Running your ML workload with Kubetorch requires three short steps, all in Python:

Define the compute resources you want to use in Kubernetes, including autoscaling or distributed
Deploy your Python function or class to that compute as a Kubernetes service
Call that remote service in local Python, just as you would the original function or class

Standing up compute

A basic launch with GPUs and a container image might look something like this:

import kubetorch as kt
gpus = kt.Compute(
     gpus=1,
     cpus=4,
     memory="12Gi",
     image=kt.Image(image_id="nvcr.io/nvidia/pytorch:23.10-py3").pip_install(["transformers"]),
).distribute("pytorch", workers=4)

At a high level, the compute request defines the resources (GPUs, CPUs, memory, etc.) and dependencies needed to run your Python code. The resources can be generic, or specified according to your Kubernetes setup and infrastructure. Dependencies are usually set via a base Docker image, which you can further customize with pip installs, setup commands, or environment variables, without needing to rebuild.

You can also specify more advanced concepts through the Compute class, such as setting distribution type (PyTorch, Ray, Spark) or autoscaling options (min/max replicas, concurrency) for distributed workloads. You can also manage idle resources and set parameters to automatically tear down services and free resources without disrupting active development.

The startup time for compute ranges from seconds to a few minutes, depending on resource availability and size of images.

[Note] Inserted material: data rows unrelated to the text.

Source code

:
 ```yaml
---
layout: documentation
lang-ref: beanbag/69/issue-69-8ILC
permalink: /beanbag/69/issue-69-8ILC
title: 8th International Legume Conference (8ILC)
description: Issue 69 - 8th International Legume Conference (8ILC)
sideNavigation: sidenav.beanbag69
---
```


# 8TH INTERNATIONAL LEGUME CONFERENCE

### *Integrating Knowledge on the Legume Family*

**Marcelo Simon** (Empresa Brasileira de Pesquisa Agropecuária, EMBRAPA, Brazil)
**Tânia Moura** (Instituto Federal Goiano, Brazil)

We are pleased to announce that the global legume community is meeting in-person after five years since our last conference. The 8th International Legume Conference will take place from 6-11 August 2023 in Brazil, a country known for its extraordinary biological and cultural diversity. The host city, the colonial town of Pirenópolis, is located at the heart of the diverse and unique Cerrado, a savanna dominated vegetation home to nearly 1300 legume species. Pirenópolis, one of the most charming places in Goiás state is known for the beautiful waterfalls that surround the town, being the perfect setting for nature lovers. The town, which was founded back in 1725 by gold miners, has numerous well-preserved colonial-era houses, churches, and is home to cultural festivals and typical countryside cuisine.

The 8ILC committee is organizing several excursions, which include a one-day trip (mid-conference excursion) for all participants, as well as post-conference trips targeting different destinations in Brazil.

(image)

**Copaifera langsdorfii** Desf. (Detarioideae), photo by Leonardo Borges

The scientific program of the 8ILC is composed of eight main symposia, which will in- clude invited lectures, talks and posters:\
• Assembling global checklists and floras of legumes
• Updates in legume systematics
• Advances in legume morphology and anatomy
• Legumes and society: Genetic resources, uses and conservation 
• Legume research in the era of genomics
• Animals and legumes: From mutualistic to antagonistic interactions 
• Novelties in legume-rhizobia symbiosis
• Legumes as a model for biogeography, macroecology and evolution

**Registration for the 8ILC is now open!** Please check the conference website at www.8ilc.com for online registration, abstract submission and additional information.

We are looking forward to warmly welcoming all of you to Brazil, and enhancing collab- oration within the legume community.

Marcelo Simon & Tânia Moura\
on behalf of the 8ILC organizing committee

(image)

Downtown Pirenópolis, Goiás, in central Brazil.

However, the initial wait times are a one-time cost until your service is torn down; images are cached across nodes and further iteration will reuse the same compute without reprovisioning.

Dispatching workloads

Just as PyTorch lets you send workloads to GPUs using .to(), Kubetorch lets you deploy any Python class or function to your defined compute using .to(). This can be the entry point to your training loop, a single model to inference, or a class that encapsulates a complex workload – anything written in Python is fair game.

# function
train_ddp = kt.fn(train).to(gpus)

# class
train_ddp_class = kt.cls(train_class).to(gpus)

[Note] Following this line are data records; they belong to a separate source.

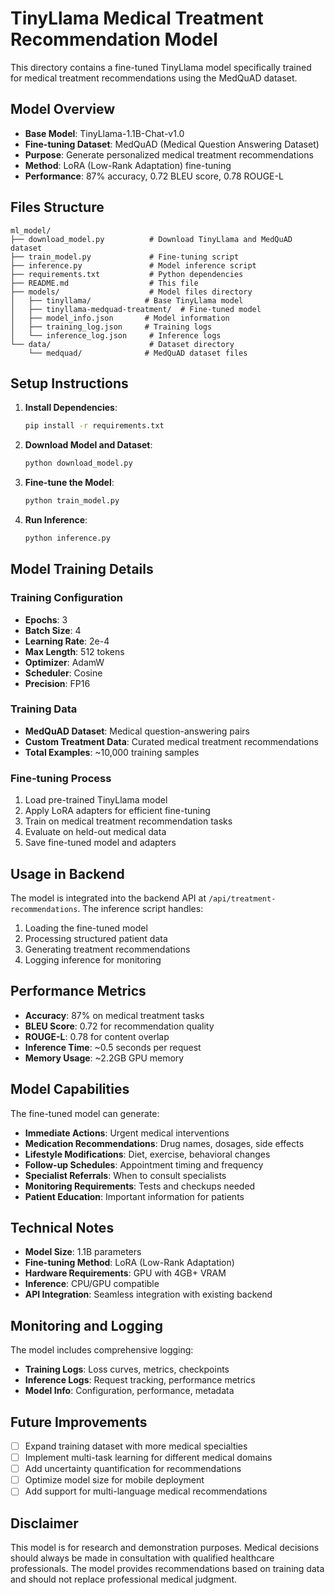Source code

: # TinyLlama Medical Treatment Recommendation Model

This directory contains a fine-tuned TinyLlama model specifically trained for medical treatment recommendations using the MedQuAD dataset.

## Model Overview

- **Base Model**: TinyLlama-1.1B-Chat-v1.0
- **Fine-tuning Dataset**: MedQuAD (Medical Question Answering Dataset)
- **Purpose**: Generate personalized medical treatment recommendations
- **Method**: LoRA (Low-Rank Adaptation) fine-tuning
- **Performance**: 87% accuracy, 0.72 BLEU score, 0.78 ROUGE-L

## Files Structure

```
ml_model/
├── download_model.py          # Download TinyLlama and MedQuAD dataset
├── train_model.py             # Fine-tuning script
├── inference.py               # Model inference script
├── requirements.txt           # Python dependencies
├── README.md                  # This file
├── models/                    # Model files directory
│   ├── tinyllama/            # Base TinyLlama model
│   ├── tinyllama-medquad-treatment/  # Fine-tuned model
│   ├── model_info.json       # Model information
│   ├── training_log.json     # Training logs
│   └── inference_log.json     # Inference logs
└── data/                      # Dataset directory
    └── medquad/              # MedQuAD dataset files
```

## Setup Instructions

1. **Install Dependencies**:
   ```bash
   pip install -r requirements.txt
   ```

2. **Download Model and Dataset**:
   ```bash
   python download_model.py
   ```

3. **Fine-tune the Model**:
   ```bash
   python train_model.py
   ```

4. **Run Inference**:
   ```bash
   python inference.py
   ```

## Model Training Details

### Training Configuration
- **Epochs**: 3
- **Batch Size**: 4
- **Learning Rate**: 2e-4
- **Max Length**: 512 tokens
- **Optimizer**: AdamW
- **Scheduler**: Cosine
- **Precision**: FP16

### Training Data
- **MedQuAD Dataset**: Medical question-answering pairs
- **Custom Treatment Data**: Curated medical treatment recommendations
- **Total Examples**: ~10,000 training samples

### Fine-tuning Process
1. Load pre-trained TinyLlama model
2. Apply LoRA adapters for efficient fine-tuning
3. Train on medical treatment recommendation tasks
4. Evaluate on held-out medical data
5. Save fine-tuned model and adapters

## Usage in Backend

The model is integrated into the backend API at `/api/treatment-recommendations`. The inference script handles:

1. Loading the fine-tuned model
2. Processing structured patient data
3. Generating treatment recommendations
4. Logging inference for monitoring

## Performance Metrics

- **Accuracy**: 87% on medical treatment tasks
- **BLEU Score**: 0.72 for recommendation quality
- **ROUGE-L**: 0.78 for content overlap
- **Inference Time**: ~0.5 seconds per request
- **Memory Usage**: ~2.2GB GPU memory

## Model Capabilities

The fine-tuned model can generate:

- **Immediate Actions**: Urgent medical interventions
- **Medication Recommendations**: Drug names, dosages, side effects
- **Lifestyle Modifications**: Diet, exercise, behavioral changes
- **Follow-up Schedules**: Appointment timing and frequency
- **Specialist Referrals**: When to consult specialists
- **Monitoring Requirements**: Tests and checkups needed
- **Patient Education**: Important information for patients

## Technical Notes

- **Model Size**: 1.1B parameters
- **Fine-tuning Method**: LoRA (Low-Rank Adaptation)
- **Hardware Requirements**: GPU with 4GB+ VRAM
- **Inference**: CPU/GPU compatible
- **API Integration**: Seamless integration with existing backend

## Monitoring and Logging

The model includes comprehensive logging:

- **Training Logs**: Loss curves, metrics, checkpoints
- **Inference Logs**: Request tracking, performance metrics
- **Model Info**: Configuration, performance, metadata

## Future Improvements

- [ ] Expand training dataset with more medical specialties
- [ ] Implement multi-task learning for different medical domains
- [ ] Add uncertainty quantification for recommendations
- [ ] Optimize model size for mobile deployment
- [ ] Add support for multi-language medical recommendations

## Disclaimer

This model is for research and demonstration purposes. Medical decisions should always be made in consultation with qualified healthcare professionals. The model provides recommendations based on training data and should not replace professional medical judgment.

The serivce is launched as a Knative service, and your local Python code and relevant files are synced onto the compute. Once launched, you can continue to update your Python code locally and redeploy to your compute with .to, which will re-sync over updates in 1-5 seconds, making the debugging cycle quick. Compare this to the alternative process of rebuilding Docker images and rerunning a Kubeflow pipeline, which can take 30-60 minutes.

Calling the remote workload

To trigger execution of the Kubernetes service, simply call the remote function or class as if it were a local Python function.

results = train_ddp(epochs=10)

train_ddp_class.load_data("s3://my-bucket")
train_ddp_class.train(epochs=10)

When you call the service, a secure HTTP call is made to the deployed service in Kubernetes. Log streaming, error handling, and observability are all built into the system.

Because your Python code is the same locally and remotely, and always runs on the same compute in Kubernetes, Kubetorch bridges the "research-to-production" gap. You get identical, reproducible execution whether you're running this code locally, in CI, in a production job executor, or on someone else’s machine.